Altra soluzione registica da ricordare è quella che è riuscita a ricostruire le sequenze del duello itinerante tra Checco e il nobile francese, difficile da realizzare in teatro senza cadere nel banale e qui il tutto è reso con grande efficacia.
Una scena di atmosfera è poi quella della prima notte d’amore tra il Conte Tacchia e Fernanda, con due suggestive statue di angeli che prendono vita e, scendendo dalla balaustra della terrazza, coprono i due amanti con un velo bianco.
Le scene di Carlo De Marino ed il disegno luci di Luca Maneli concorrono molto strettamente alla riuscita degli effetti con il velatino, fondamentale nelle già citate scene del dialogo con il ricordo di Fernanda o in quella del duello.
La parte musicale è curata dal Maestro Maurizio Abeni, che se la deve vedere con le musiche originali del film di Armando Trovajoli, cui ha aggiunto brani di suo pugno che ben si integrano con la colonna sonora che comprendeva anche la canzone ‘N sai che pacchia. Del resto Abeni ha già avuto a che fare con la musica di Trovajoli grazie agli spettacoli da lui diretti musicalmente come Aggiungi un posto a tavola e Vacanze Romane.
La domanda è quella che ci si pone sempre davanti ad un film o ad uno spettacolo che non nascono come musicali e che lo diventano successivamente: è necessario trasformarli in commedie musicali?
La risposta è diversa a seconda dei casi: molto spesso è che non sarebbe stato necessario, perché il passaggio è sempre molto difficile.

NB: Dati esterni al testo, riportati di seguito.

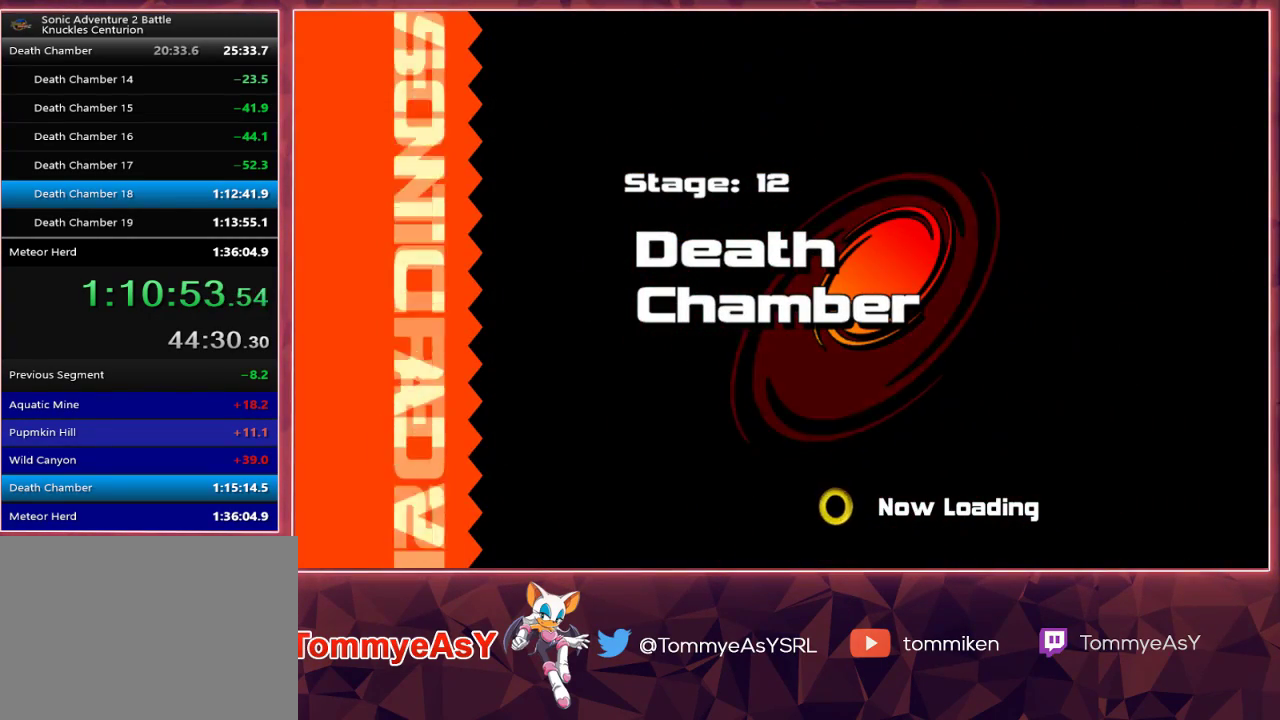
{"buttons": [], "left_stick": "center", "right_stick": "center", "events": []}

In alcuni casi infatti i quadri musicali possono risultare superflui e rallentare un po’ il ritmo narrativo (come, nella fattispecie, nella scena del telegramma, o in quella del tavolo da gioco). In altri momenti, invece, le canzoni riescono ad inserirsi bene dando quella emozione in più: nel Conte Tacchia è il caso, per esempio, dei duetti romantici tra Checco e Fernanda.
Il cast è quasi interamente lo stesso del precedente spettacolo Il Marchese del Grillo, salvo alcune eccezioni.
Dal taglio dato alla commedia risultano in modo particolare i personaggi e le interpretazioni di Benedetta Valanzano (la duchessina Elisa) ed Elisabetta Mandalari (Fernanda), mentre gli altri ruoli risultano un po’ più sacrificati, anche se interpretati da un cast tutto di livello: Giulio Farnese – Il Principe; Giorgio De Bortoli – Ninetto; Andrea Pirolli – Alvaro Puricelli; Monica Guazzini – La Duchessa; Michele Enrico Montesano – Lollo D’Alfieri; Roberto Attias – Duca Savello; Tonino Tosto – il delegato; Sergio Spurio – Sor Capanna; Giacomo Genova – Gualtiero; Gerry Gherardi – Ciriola; Ambra Cianfoni – Gertrude; Francesca Rustichelli – Mariuccia.
I solisti affrontano con grande capacità e forza le coreografie di Manolo Casalino, una delle quali, quella della festa sul Lungotevere, riprende abbastanza da vicino quella originale della pellicola: Valentina Bagnetti, Michela Bernardini, Saria Cipollitti, Annalisa D’Ambrosio, Viola Oroccini, Silvia Pedicino, Manuel Mercuri, Kevin Peci, Federico Pisano, Giuseppe Ranieri, Sebastiano Lo Casto, Rocco Stifani.